El Ayuntamiento de Piedras Negras afirmó que detrás del reciente embargo dictado por el tribunal laboral existen “grupos de poder” que habrían influido en la resolución. Sin embargo, el señalamiento no disipó las dudas sobre la manera en que el propio municipio ha manejado la ruta jurídica del caso, pues la medida deriva del amparo directo promovido por la administración municipal, y no de una acción externa.
El asesor legal del municipio, Gilberto Múzquiz, explicó que el embargo por 7 millones 650 mil pesos forma parte de la suspensión solicitada por la misma autoridad municipal. Aunque insistió en que la resolución se dictó con una rapidez “inusual”, el Ayuntamiento evitó profundizar sobre por qué, si consideran que la Ley de Amparo exenta a los municipios de presentar garantías, no anticiparon, o impidieron, que el tribunal interpretara lo contrario.
Múzquiz aseguró que ya habían depositado casi 23 millones de pesos, un monto que triplica lo exigido, y afirmó que no existe riesgo para la operatividad municipal. No obstante, este depósito extraordinario también genera cuestionamientos sobre la previsión real del gobierno local en el manejo de la liquidación del sindicato de Obras Públicas.
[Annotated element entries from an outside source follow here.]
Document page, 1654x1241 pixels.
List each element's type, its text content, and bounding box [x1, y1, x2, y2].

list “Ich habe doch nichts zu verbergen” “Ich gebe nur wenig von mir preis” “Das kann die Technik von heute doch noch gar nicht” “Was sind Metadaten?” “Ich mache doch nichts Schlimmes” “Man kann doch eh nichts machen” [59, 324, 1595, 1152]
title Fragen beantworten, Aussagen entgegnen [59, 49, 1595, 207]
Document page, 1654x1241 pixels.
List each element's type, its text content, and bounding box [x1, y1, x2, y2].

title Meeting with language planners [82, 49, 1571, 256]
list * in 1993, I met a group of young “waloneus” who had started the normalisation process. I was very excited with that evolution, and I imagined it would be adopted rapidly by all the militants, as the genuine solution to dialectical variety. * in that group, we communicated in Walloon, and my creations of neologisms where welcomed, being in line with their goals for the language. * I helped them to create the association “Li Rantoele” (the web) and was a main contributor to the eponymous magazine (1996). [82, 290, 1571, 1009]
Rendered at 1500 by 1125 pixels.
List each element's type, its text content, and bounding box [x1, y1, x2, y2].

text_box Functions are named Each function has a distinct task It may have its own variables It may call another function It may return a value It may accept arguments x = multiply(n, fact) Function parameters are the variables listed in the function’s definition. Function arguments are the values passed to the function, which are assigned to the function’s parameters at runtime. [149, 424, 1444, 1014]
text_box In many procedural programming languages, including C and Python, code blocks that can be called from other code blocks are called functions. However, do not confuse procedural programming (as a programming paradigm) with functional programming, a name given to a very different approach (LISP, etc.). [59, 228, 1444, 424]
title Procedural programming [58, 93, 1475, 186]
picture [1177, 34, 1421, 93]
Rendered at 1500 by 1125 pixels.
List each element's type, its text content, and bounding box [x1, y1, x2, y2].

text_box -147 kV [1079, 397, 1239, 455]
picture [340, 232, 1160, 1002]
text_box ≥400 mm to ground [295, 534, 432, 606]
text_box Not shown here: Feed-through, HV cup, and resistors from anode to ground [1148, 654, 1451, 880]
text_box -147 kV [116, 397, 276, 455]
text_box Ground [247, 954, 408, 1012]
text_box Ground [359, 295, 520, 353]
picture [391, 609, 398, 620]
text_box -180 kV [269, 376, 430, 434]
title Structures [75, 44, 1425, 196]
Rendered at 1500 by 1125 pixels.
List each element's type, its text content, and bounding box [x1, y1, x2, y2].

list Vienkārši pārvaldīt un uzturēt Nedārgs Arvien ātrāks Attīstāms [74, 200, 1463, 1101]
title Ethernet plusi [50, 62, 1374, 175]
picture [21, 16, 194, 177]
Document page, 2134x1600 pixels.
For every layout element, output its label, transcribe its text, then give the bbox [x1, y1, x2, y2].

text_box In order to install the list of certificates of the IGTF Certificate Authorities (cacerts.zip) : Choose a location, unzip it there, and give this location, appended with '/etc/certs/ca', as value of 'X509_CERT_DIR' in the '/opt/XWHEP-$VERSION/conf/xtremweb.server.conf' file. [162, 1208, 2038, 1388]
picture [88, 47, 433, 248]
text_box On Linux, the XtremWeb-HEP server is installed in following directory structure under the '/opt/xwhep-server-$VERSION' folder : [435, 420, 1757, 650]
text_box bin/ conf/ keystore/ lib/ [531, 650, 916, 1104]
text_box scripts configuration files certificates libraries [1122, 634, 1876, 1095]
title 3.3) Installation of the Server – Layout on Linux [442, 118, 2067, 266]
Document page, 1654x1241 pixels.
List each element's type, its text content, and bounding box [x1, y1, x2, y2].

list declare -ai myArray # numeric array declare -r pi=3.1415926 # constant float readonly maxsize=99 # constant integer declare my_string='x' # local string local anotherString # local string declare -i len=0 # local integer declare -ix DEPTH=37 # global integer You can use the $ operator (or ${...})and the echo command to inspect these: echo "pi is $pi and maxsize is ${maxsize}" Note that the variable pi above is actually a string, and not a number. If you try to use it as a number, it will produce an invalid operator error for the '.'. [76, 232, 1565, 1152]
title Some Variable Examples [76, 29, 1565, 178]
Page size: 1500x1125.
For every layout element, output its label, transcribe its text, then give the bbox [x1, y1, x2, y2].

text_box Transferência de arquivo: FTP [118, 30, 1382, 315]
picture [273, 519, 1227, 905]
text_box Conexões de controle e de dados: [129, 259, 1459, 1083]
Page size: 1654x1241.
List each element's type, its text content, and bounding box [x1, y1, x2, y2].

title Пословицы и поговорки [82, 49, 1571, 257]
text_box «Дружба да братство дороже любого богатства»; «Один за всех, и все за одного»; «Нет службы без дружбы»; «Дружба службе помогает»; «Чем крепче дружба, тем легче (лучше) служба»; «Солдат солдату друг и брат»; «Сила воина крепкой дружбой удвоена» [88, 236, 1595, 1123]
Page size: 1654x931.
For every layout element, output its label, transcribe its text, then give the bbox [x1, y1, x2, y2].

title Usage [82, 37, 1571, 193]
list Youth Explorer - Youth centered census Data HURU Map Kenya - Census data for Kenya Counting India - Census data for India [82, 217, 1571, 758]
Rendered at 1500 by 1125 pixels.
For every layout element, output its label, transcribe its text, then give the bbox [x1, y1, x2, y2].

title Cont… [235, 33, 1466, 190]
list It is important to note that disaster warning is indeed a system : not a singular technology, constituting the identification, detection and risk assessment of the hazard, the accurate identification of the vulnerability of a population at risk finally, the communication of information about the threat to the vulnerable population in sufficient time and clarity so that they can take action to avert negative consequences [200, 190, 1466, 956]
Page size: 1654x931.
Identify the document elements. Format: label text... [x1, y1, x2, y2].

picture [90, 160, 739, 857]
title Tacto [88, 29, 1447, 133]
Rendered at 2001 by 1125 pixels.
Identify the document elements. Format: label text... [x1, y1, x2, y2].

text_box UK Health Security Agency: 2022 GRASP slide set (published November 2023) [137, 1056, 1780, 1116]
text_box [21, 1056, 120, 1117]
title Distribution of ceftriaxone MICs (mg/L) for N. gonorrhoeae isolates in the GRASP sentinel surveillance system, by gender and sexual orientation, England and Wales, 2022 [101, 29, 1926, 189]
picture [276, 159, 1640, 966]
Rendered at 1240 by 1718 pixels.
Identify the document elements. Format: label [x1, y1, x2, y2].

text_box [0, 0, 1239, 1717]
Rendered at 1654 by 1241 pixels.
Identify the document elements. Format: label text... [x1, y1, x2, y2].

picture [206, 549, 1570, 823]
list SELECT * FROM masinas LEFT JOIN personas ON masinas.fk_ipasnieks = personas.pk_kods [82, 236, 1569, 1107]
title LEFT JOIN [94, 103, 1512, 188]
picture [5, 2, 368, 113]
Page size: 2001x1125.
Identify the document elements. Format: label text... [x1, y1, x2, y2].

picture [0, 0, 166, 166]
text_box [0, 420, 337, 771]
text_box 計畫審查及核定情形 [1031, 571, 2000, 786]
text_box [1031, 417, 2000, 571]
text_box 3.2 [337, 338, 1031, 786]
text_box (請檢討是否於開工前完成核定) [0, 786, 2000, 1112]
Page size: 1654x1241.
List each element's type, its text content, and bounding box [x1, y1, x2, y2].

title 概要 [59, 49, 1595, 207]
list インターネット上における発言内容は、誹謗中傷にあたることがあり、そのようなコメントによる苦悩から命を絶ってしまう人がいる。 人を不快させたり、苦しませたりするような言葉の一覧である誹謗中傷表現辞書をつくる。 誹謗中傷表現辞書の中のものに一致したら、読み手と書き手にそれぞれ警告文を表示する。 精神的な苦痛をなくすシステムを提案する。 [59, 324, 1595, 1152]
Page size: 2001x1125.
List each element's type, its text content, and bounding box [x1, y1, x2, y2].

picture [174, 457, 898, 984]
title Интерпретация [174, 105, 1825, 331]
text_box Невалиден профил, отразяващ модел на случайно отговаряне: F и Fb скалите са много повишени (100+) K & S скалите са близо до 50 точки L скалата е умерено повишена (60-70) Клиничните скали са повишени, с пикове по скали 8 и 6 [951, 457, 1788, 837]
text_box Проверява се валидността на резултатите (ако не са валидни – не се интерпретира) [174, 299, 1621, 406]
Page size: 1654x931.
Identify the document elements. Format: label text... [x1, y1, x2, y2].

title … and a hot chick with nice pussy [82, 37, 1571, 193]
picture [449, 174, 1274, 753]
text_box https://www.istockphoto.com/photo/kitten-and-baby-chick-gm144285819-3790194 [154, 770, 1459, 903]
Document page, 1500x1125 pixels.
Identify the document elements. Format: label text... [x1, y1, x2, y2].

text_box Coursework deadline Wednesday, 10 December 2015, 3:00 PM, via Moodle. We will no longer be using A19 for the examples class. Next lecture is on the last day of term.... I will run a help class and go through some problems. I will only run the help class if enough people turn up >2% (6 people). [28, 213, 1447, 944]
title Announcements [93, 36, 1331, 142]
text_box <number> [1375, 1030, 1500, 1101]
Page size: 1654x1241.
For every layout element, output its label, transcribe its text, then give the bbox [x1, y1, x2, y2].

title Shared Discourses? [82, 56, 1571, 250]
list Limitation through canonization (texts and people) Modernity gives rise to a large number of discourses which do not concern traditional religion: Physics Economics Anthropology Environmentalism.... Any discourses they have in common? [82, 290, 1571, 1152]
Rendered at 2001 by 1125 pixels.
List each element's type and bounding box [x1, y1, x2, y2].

El gobierno municipal insistió en que medios y actores políticos buscan amplificar el caso para generar una percepción de crisis. Sin embargo, la administración tampoco ha ofrecido claridad sobre los elementos jurídicos que llevaron al tribunal a ordenar el embargo, ni sobre las inconsistencias de su propia defensa, más allá de culpar a terceros.
Finalmente, el Ayuntamiento argumentó que todo se debe a intereses que “no han superado” la pérdida del control político en la región, adjudicado a terceros la responsabilidad de las consecuencias del proceso.